E vendo a letra dele impressa nos bilhetes, cópias de cartas que ele escreveu e mesmo os gráficos dele me senti um pouquinho mais próxima... Era a cara do meu pai fazer gráficos. Ele até me ensinou gráficos quando me ensinou função na oitava série. Eu não tenho certeza do que meu pai pensaria de mim se ele estivesse vivo. Nós nos dávamos bem, mas acho que também éramos bem parecidos, o que fazia com que a gente também brigasse muito. Acho que ele não teria paciência para meu feminismo, que ele me chamaria de burra a cada conversa sobre política, "você não sabe de nada" ele diria. Acho que se meu pai tivesse vivo ele pensaria o mesmo que sempre pensou de mim: defensora dos fracos e o oprimidos. Esse rótulo que durante tanto tempo eu combati e detestei como se fosse um xingamento, mas que agora acho uma ótima definição de mim.

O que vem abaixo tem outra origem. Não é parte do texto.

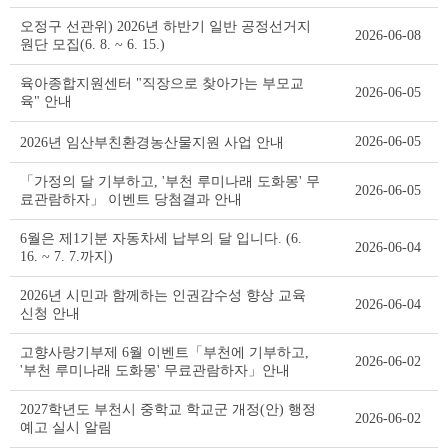
오정구 선관위) 2026년 하반기 일반 공정선거지
2026-06-08
원단 모집(6. 8. ~ 6. 15.)
육아종합지원센터 "직장으로 찾아가는 부모교
2026-06-05
육" 안내
2026-06-05
2026년 임산부친환경농산물지원 사업 안내
「가정의 달 기부하고, '부천 루미나래 도화몽' 무
2026-06-05
료관람하자」 이벤트 당첨결과 안내
6월은 제1기분 자동차세 납부의 달 입니다. (6.
2026-06-04
16. ~ 7. 7.까지)
2026년 시민과 함께하는 인권감수성 향상 교육
2026-06-04
신청 안내
고향사랑기부제 6월 이벤트「부천에 기부하고,
2026-06-02
'부천 루미나래 도화몽' 무료관람하자」안내
2027학년도 부천시 중학교 학교군 개정(안) 행정
2026-06-02
예고 실시 알림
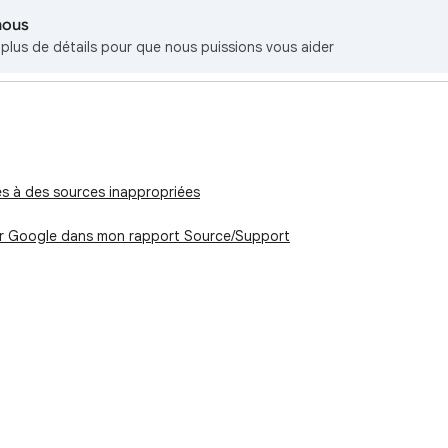
nous
lus de détails pour que nous puissions vous aider
s à des sources inappropriées
r Google dans mon rapport Source/Support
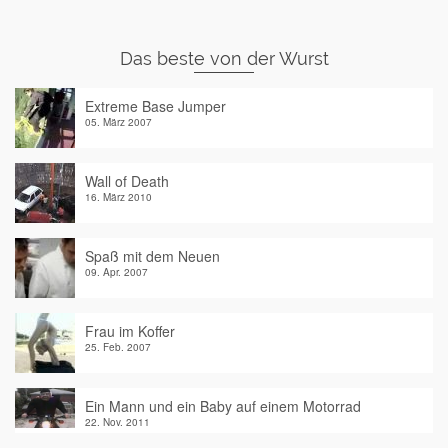
Das beste von der Wurst
Extreme Base Jumper
05. März 2007
Wall of Death
16. März 2010
Spaß mit dem Neuen
09. Apr. 2007
Frau im Koffer
25. Feb. 2007
Ein Mann und ein Baby auf einem Motorrad
22. Nov. 2011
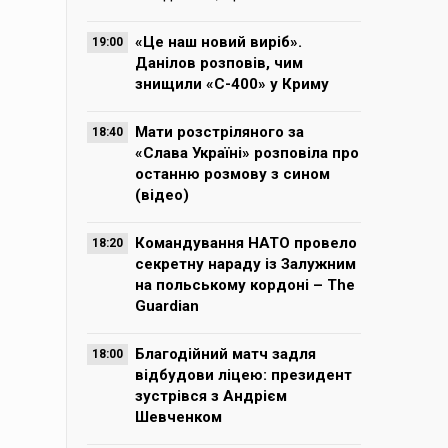
«Це наш новий виріб».
19:00
Данілов розповів, чим
знищили «С-400» у Криму
Мати розстріляного за
18:40
«Слава Україні» розповіла про
останню розмову з сином
(відео)
Командування НАТО провело
18:20
секретну нараду із Залужним
на польському кордоні – The
Guardian
Благодійний матч задля
18:00
відбудови ліцею: президент
зустрівся з Андрієм
Шевченком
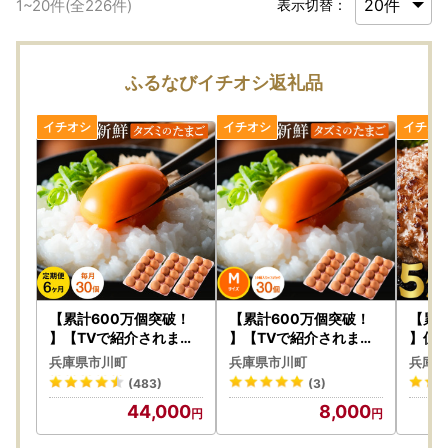
1
~
20
件(全
226
件)
表示切替：
ふるなびイチオシ返礼品
【累計600万個突破！
【累計600万個突破！
【累計
】【TVで紹介されまし
】【TVで紹介されまし
】但
た】【定期便】タズミの
た】タズミの卵Ｍサイズ
グ（1
兵庫県市川町
兵庫県市川町
兵庫県
卵(30個×6ヶ月)044AB
（30個）008AB01N.／
A09
(483)
(3)
01N.／こだわり卵 市川
こだわり卵 市川町産 兵
毛和牛
44,000
8,000
町産 兵庫県産 たまご た
庫県産 たまご たまごか
牛 和
まごかけご飯 玉子 生卵
けご飯 玉子 生卵 鶏卵 タ
ぶ バ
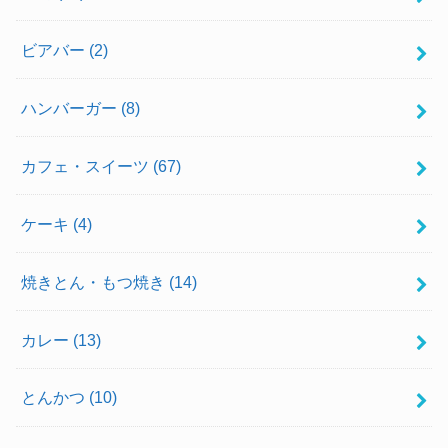
ビアバー
(2)
ハンバーガー
(8)
カフェ・スイーツ
(67)
ケーキ
(4)
焼きとん・もつ焼き
(14)
カレー
(13)
とんかつ
(10)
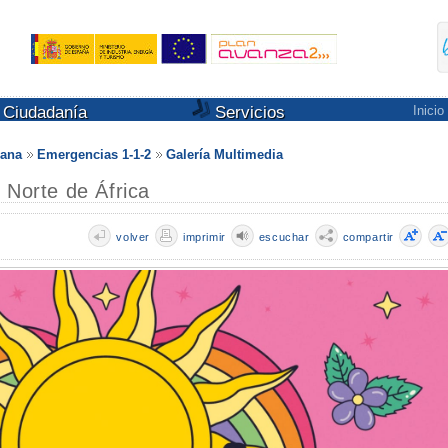
Ciudadanía
Servicios
Inicio
dana
Emergencias 1-1-2
Galería Multimedia
 Norte de África
volver
imprimir
escuchar
compartir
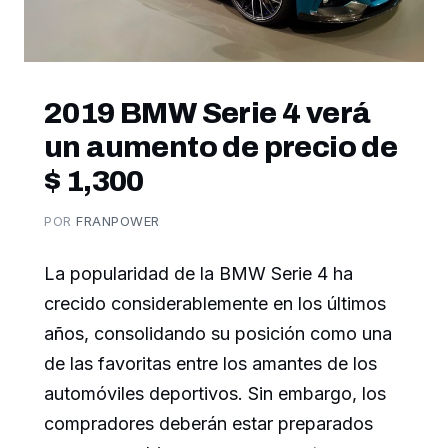
2019 BMW Serie 4 verá
un aumento de precio de
$ 1,300
POR
FRANPOWER
La popularidad de la BMW Serie 4 ha
crecido considerablemente en los últimos
años, consolidando su posición como una
de las favoritas entre los amantes de los
automóviles deportivos. Sin embargo, los
compradores deberán estar preparados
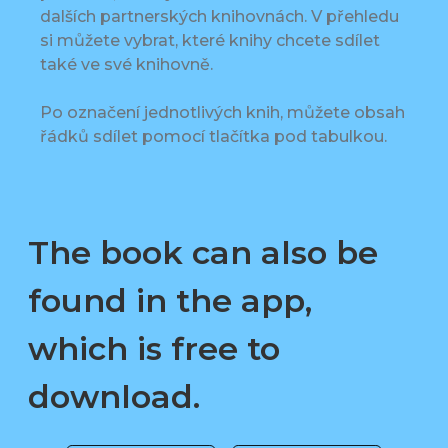
dalších partnerských knihovnách. V přehledu
si můžete vybrat, které knihy chcete sdílet
také ve své knihovně.
Po označení jednotlivých knih, můžete obsah
řádků sdílet pomocí tlačítka pod tabulkou.
The book can also be
found in the app,
which is free to
download.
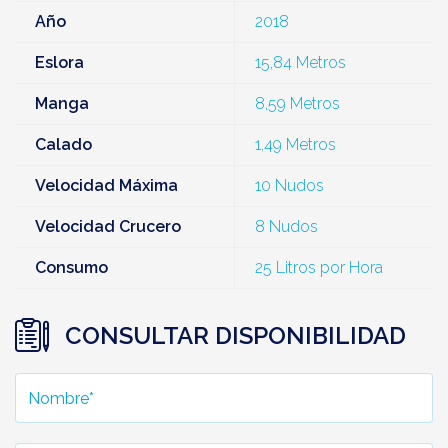
Año
2018
Eslora
15,84 Metros
Manga
8,59 Metros
Calado
1,49 Metros
Velocidad Máxima
10 Nudos
Velocidad Crucero
8 Nudos
Consumo
25 Litros por Hora
CONSULTAR DISPONIBILIDAD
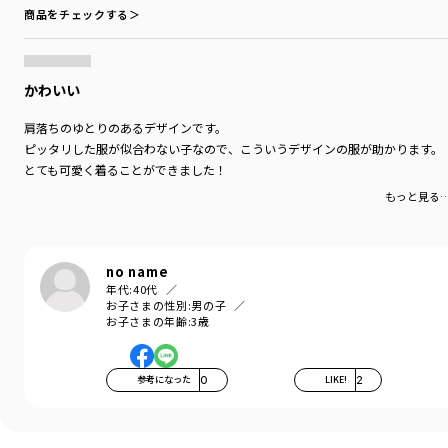
商品をチェックする＞
かわいい
肩落ちのゆとりのあるデザインです。
ピッタリした服が似合わない子なので、こういうデザインの服が助かります。
とても可愛く着ることができました！
もっと見る
no name
年代:
40代
お子さまの性別:
男の子
お子さまの年齢:
3歳
参考になった
0
LIKE!
2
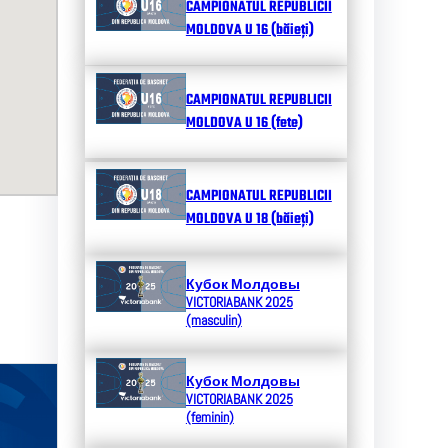
CAMPIONATUL REPUBLICII
MOLDOVA U 16 (băieți)
CAMPIONATUL REPUBLICII
MOLDOVA U 16 (fete)
CAMPIONATUL REPUBLICII
MOLDOVA U 18 (băieți)
Кубок Молдовы
VICTORIABANK 2025
(masculin)
Кубок Молдовы
VICTORIABANK 2025
(feminin)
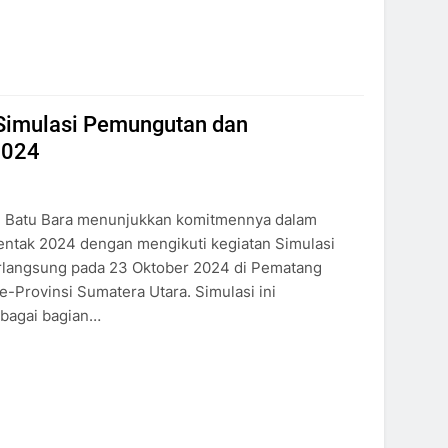
 Simulasi Pemungutan dan
2024
 Batu Bara menunjukkan komitmennya dalam
entak 2024 dengan mengikuti kegiatan Simulasi
rlangsung pada 23 Oktober 2024 di Pematang
e-Provinsi Sumatera Utara. Simulasi ini
ebagai bagian…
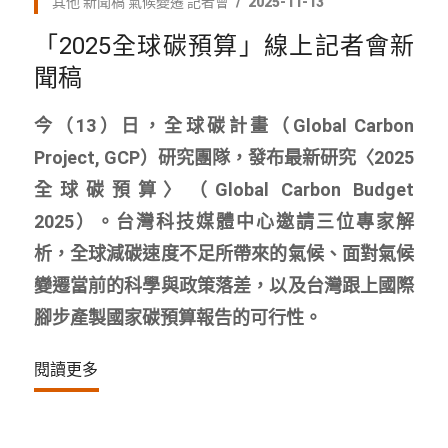
其他
新聞稿
氣候變遷
記者會
2025-11-13
「2025全球碳預算」線上記者會新
聞稿
今（13）日，全球碳計畫（Global Carbon
Project, GCP）研究團隊，發布最新研究〈2025
全球碳預算〉（Global Carbon Budget
2025）。台灣科技媒體中心邀請三位專家解
析，全球減碳速度不足所帶來的氣候、面對氣候
變遷當前的科學與政策落差，以及台灣跟上國際
腳步產製國家碳預算報告的可行性。
閱讀更多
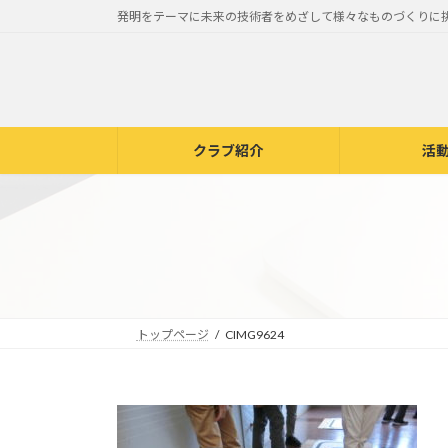
コ
ナ
発明をテーマに未来の技術者をめざして様々なものづくりに
ン
ビ
テ
ゲ
ン
ー
ツ
シ
へ
ョ
クラブ紹介
活
ス
ン
キ
に
ッ
移
プ
動
トップページ
CIMG9624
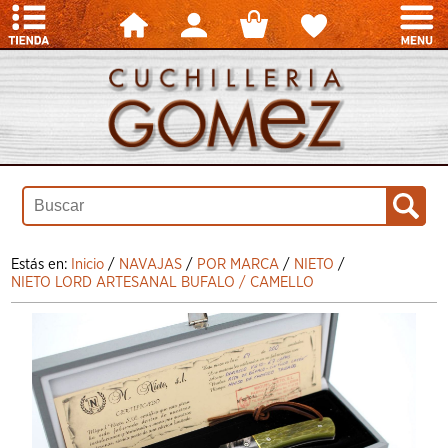
Estás en:
Inicio
/
NAVAJAS
/
POR MARCA
/
NIETO
/
NIETO LORD ARTESANAL BUFALO / CAMELLO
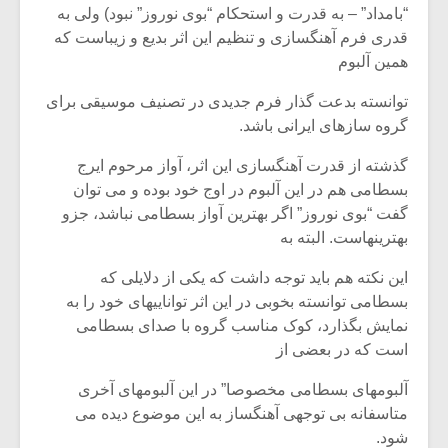
شیش و نیم»
موسیقی فی
“بامداد” – به قدرت و استحکام “بوی نوروز” نبود) ولی به
برگزار می 
قدری فرم آهنگسازی و تنظیم این اثر بدیع و زیباست که
همین آلبوم
اگر نمی توانی
سکانسی به 
مشهورترین باشی،
موسیقی فیلم 
توانسته بدعت گذار فرم جدیدی در تصنیف موسیقی برای
بدنام ترین باش
گروه سازهای ایرانی باشد.
گذشته از قدرت آهنگسازی این اثر، آواز مرحوم ایرج
بسطامی هم در این آلبوم در اوج خود بوده و می توان
گفت “بوی نوروز” اگر بهترین آواز بسطامی نباشد، جزو
بهترینهاست. البته به
این نکته هم باید توجه داشت که یکی از دلایلی که
بسطامی توانسته بخوبی در این اثر تواناییهای خود را به
نمایش بگذارد، کوک مناسب گروه با صدای بسطامی
است که در بعضی از
آلبومهای بسطامی مخصوصا” در این آلبومهای آخری
متاسفانه بی توجهی آهنگساز به این موضوع دیده می
شود.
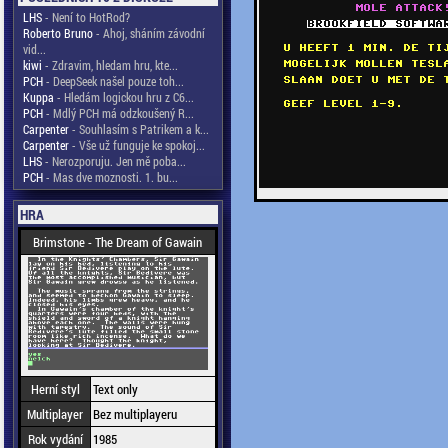
LHS
- Není to HotRod?
Roberto Bruno
- Ahoj, sháním závodní
vid...
kiwi
- Zdravim, hledam hru, kte...
PCH
- DeepSeek našel pouze toh...
Kuppa
- Hledám logickou hru z C6...
PCH
- Mdlý PCH má odzkoušený R...
Carpenter
- Souhlasím s Patrikem a k...
Carpenter
- Vše už funguje ke spokoj...
LHS
- Nerozporuju. Jen mě poba...
PCH
- Mas dve moznosti. 1. bu...
HRA
Brimstone - The Dream of Gawain
Herní styl
Text only
Multiplayer
Bez multiplayeru
Rok vydání
1985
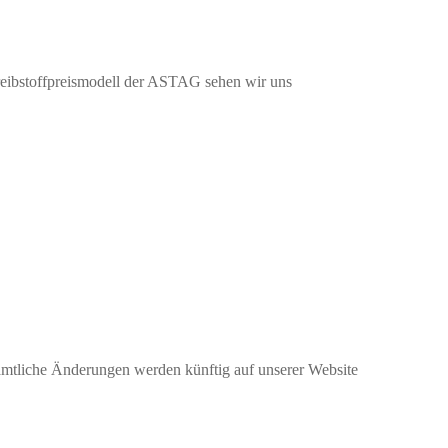
Treibstoffpreismodell der ASTAG sehen wir uns
ämtliche Änderungen werden künftig auf unserer Website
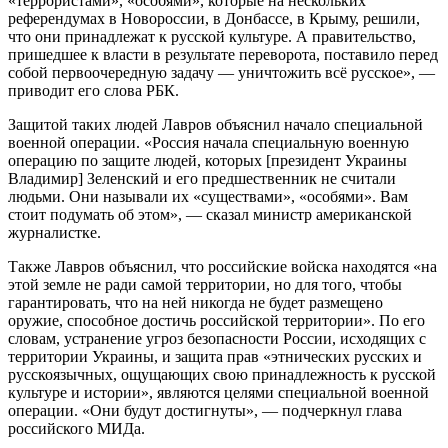
«террористами», «особями», которые на нескольких
референдумах в Новороссии, в Донбассе, в Крыму, решили,
что они принадлежат к русской культуре. А правительство,
пришедшее к власти в результате переворота, поставило перед
собой первоочередную задачу — уничтожить всё русское», —
приводит его слова РБК.
Защитой таких людей Лавров объяснил начало специальной
военной операции. «Россия начала специальную военную
операцию по защите людей, которых [президент Украины
Владимир] Зеленский и его предшественник не считали
людьми. Они называли их «существами», «особями». Вам
стоит подумать об этом», — сказал министр американской
журналистке.
Также Лавров объяснил, что российские войска находятся «на
этой земле не ради самой территории, но для того, чтобы
гарантировать, что на ней никогда не будет размещено
оружие, способное достичь российской территории». По его
словам, устранение угроз безопасности России, исходящих с
территории Украины, и защита прав «этнических русских и
русскоязычных, ощущающих свою принадлежность к русской
культуре и истории», являются целями специальной военной
операции. «Они будут достигнуты», — подчеркнул глава
российского МИДа.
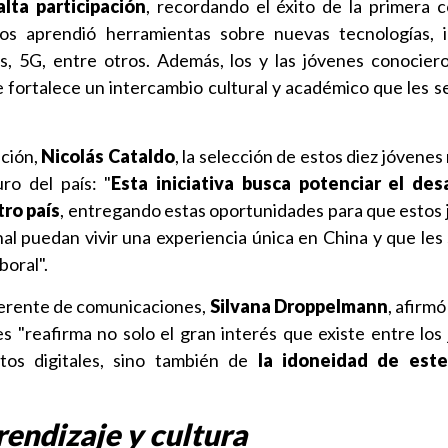
lta participación
, recordando el éxito de la primera c
os aprendió herramientas sobre nuevas tecnologías, i
uras, 5G, entre otros. Además, los y las jóvenes conociero
e fortalece un intercambio cultural y académico que les se
ación,
Nicolás Cataldo
, la selección de estos diez jóvene
ro del país: "
Esta iniciativa busca potenciar el desa
tro país
, entregando estas oportunidades para que estos 
l puedan vivir una experiencia única en China y que les 
boral".
gerente de comunicaciones,
Silvana Droppelmann
, afirmó
s "reafirma no solo el gran interés que existe entre los
tos digitales, sino también de
la idoneidad de est
rendizaje y cultura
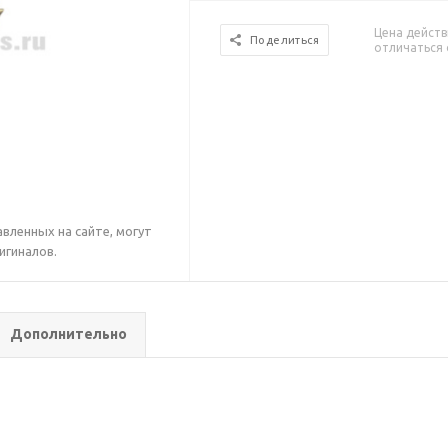
Цена действ
Поделиться
отличаться 
вленных на сайте, могут
игиналов.
Дополнительно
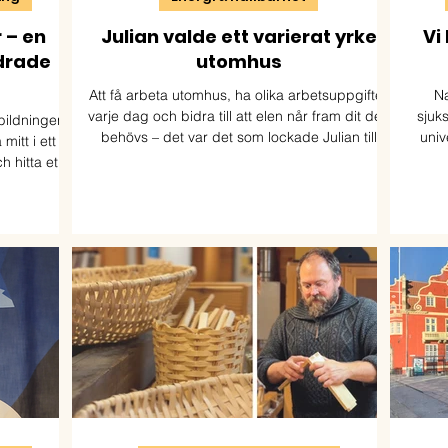
 – en
Julian valde ett varierat yrke
Vi
drade
utomhus
Att få arbeta utomhus, ha olika arbetsuppgifter
Na
varje dag och bidra till att elen når fram dit den
sjuk
tbildningen
behövs – det var det som lockade Julian till
univ
itt i ett
utbildningen Distributionselektriker. Nu studerar
framf
h hitta ett
han yrkesvux på distans och ser fram emot att
s
ikenhet,
ta steget ut i arbetslivet.
. Studierna
er. Idag
en.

Acho que se meu pai tivesse vivo as coisas na minha vida não mudariam muito, para ser sincera. Mas eu teria meu pai, e acho que quase nenhum sentimento no mundo pode substituir essa sensação. Porque eu sinto saudades dele, de todas essas coisas e também de saber que independente disso ele teria orgulho de mim, eu sei que sim. Ele sempre teve orgulho de mim, mesmo quando ele me reprovava vementemente, mesmo quando ele perdia a confiança. É, eu sinto saudades do meu pai e mexer nesses papéis e me sentir mais próxima dele do que em anos fez eu me lembrar disso de uma forma boa e ao mesmo tempo doída, como toda saudade.